When I read about his error I snorted a bit at the irony, and once again returned to other news. I certainly never planned to post my thoughts on it; I had none – nothing really new to add. Then today rolled around, and I saw the same post re-posted, but missing the key follow-up post, and then for no good reason I took a moment to read the comments that followed. I guess I was satisfying that most human need to rubberneck at train wrecks, or maybe I just felt like getting mad (it was a rather slow day truth be told, and MISSION ACCOMPLISHED!).
There’s really never a good reason to read most comments to any story. Regardless, I hopped down that nasty rabbit hole of bile and gritted my teeth as I read the most hateful wretch bubbling up in support of the original post. The writers were completely oblivious to the follow-up post (or maybe they were blatantly ignoring it). They used the post as a vile catalyst to feed on each other’s disdain, on each other’s hatred and ignorance.

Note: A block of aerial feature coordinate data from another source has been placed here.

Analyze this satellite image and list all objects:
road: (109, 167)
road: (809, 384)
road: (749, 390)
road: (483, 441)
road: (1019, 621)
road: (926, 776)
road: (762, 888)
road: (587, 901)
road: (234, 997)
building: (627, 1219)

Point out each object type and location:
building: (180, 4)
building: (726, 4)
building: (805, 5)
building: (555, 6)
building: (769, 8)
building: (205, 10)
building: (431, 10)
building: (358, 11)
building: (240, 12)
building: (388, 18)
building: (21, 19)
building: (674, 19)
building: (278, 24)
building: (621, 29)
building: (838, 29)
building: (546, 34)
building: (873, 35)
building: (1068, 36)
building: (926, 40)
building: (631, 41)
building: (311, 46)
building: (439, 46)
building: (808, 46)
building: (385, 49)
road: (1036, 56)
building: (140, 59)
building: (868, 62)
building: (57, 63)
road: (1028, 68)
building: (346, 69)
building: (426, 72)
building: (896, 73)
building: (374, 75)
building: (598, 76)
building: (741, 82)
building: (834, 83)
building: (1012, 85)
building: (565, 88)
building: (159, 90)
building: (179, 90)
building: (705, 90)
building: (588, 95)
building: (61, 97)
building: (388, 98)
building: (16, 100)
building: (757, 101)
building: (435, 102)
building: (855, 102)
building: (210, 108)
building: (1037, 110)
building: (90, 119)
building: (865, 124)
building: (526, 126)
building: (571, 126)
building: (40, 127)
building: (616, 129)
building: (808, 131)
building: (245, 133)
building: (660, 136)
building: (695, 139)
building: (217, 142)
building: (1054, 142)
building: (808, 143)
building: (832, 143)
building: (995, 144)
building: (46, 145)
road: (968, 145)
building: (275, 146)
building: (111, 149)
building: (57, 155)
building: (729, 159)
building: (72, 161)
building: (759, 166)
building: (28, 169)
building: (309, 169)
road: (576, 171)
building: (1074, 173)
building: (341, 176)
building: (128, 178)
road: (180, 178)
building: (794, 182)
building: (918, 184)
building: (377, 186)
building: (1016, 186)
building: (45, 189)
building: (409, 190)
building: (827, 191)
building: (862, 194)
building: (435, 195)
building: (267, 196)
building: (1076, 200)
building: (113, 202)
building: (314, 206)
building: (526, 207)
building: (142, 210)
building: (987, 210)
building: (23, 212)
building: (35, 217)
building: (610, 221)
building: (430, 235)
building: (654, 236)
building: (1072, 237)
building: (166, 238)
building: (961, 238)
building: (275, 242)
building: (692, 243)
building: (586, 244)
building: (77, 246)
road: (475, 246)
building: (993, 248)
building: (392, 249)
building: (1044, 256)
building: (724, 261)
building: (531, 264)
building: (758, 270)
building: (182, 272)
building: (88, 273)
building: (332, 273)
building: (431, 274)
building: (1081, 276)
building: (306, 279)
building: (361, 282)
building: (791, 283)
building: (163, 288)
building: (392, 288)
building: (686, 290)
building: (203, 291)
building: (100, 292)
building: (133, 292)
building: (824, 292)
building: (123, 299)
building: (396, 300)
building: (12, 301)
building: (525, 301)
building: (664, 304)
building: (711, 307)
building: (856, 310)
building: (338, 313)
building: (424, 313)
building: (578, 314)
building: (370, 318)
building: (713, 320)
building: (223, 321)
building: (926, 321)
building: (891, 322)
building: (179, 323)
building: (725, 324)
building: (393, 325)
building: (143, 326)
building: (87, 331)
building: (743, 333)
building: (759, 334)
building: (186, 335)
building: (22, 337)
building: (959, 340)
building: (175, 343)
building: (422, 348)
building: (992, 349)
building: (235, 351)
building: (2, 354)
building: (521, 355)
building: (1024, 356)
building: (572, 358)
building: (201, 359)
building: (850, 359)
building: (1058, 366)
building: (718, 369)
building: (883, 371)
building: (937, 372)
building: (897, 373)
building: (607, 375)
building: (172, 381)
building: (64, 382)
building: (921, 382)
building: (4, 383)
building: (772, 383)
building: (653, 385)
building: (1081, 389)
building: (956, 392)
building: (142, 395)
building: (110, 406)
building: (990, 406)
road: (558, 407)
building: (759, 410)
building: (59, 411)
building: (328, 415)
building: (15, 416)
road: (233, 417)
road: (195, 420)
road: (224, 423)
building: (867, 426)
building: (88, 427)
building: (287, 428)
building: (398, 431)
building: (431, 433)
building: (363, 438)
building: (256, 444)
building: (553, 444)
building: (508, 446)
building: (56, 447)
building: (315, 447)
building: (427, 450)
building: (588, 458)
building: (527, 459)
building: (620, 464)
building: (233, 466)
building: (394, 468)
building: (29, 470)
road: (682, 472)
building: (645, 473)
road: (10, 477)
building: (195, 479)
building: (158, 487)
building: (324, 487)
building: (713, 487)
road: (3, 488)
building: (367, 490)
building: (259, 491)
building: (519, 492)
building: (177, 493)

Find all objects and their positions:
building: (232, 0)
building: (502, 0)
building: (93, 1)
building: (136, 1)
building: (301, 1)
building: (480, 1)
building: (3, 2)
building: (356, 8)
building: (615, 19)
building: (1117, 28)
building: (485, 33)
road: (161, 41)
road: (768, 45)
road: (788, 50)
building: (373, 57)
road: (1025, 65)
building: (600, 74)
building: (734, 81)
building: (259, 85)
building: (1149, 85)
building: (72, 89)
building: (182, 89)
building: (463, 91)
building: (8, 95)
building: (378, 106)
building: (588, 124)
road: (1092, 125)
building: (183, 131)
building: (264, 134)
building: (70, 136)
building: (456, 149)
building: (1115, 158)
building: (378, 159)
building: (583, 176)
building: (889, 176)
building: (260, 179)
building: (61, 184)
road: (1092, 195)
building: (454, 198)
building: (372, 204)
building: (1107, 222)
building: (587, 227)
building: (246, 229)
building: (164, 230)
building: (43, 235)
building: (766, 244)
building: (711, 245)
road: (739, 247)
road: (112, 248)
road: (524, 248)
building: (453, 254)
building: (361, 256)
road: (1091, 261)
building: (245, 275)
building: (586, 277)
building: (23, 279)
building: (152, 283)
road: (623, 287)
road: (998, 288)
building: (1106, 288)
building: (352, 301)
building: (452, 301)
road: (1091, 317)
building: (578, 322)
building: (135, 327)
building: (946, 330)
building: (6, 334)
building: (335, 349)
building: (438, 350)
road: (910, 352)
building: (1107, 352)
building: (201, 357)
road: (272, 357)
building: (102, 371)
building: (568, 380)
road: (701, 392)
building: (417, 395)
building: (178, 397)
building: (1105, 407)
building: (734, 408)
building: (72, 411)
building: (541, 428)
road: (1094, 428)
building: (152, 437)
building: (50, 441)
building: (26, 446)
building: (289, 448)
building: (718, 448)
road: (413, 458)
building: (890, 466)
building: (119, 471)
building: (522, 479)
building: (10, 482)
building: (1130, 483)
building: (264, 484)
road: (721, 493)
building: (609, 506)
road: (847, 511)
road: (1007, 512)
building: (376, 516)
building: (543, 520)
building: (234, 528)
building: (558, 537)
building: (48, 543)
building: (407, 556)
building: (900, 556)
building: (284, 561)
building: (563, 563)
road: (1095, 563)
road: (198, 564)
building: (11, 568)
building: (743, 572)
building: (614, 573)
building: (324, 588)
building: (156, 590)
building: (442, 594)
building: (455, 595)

I suspect most of what was said in response came more from a place of “why is this news” than anything else, but unfortunately they worded their disgust ways that went to the proverbial “there” by hammering on phrases like “American heroicism”. This Caitlyn’s transition was not “brave”. That it was not “courageous”.
What is Bravery? Courage? What does it mean to be Heroic?
Merriam-Webster tells me Bravery is “to have the quality or state of being brave.” Brave – “having or showing courage <a brave soldier> <a brave smile>.” Courage = “mental or moral strength to venture, persevere, and withstand danger, fear, or difficulty.” Among the definitions of Heroic = “exhibiting or marked by courage and daring.”
Bravery isn’t limited to the beaches of Normandy, the Helmand Province, or the streets of Saigon. Bravery is the bullied kid that still gets on the school bus under threats of violence every single day. Bravery is my gay friend walking into his dorm room every day while in the midst of being tormented by his roommate who used my friend’s towel as toilet paper and his pillowcase as tissue paper and not falling completely apart. Bravery is holding warlords hostage to come to the table and reach a peace agreement for Liberia. And bravery is sometimes staring defiantly into the face of a photographer in the Phnom Penh S-21 prison, knowing you will be executed.
Bravery ranges in size from an elementary school girl singing her first solo to astronauts riding an explosion that flings them to the moon. and bravery doesn’t know international boundaries; it’s not just an “American” thing; it’s a “human” thing. To believe that it is somehow contained within our borders is to be grossly out of touch with a much larger world. And bravery doesn’t always occur to the battlefield either – ask any of the 9/11 (or 911) responders.
You do not have to be part of the LGBT community to understand that what Caitlyn Jenner did, in front of the world, was brave. Putting yourself out there for the world to judge is hard, and doing it when you’re a well-known former Olympian makes it that much harder.
Dislike the story because it’s sad that it’s still news – and it’s actually important news for the LGBT community, because we’re currently not in a place where we simply accept that a person made a choice (as evidenced) – maybe a choice we don’t approve or understand, but a choice that was theirs to make. Dislike it because you’re tired of the Kardashians. Don’t dislike it because it doesn’t depict “bravery.” It does.
Caitlyn Jenner is brave. As brave as anyone I know.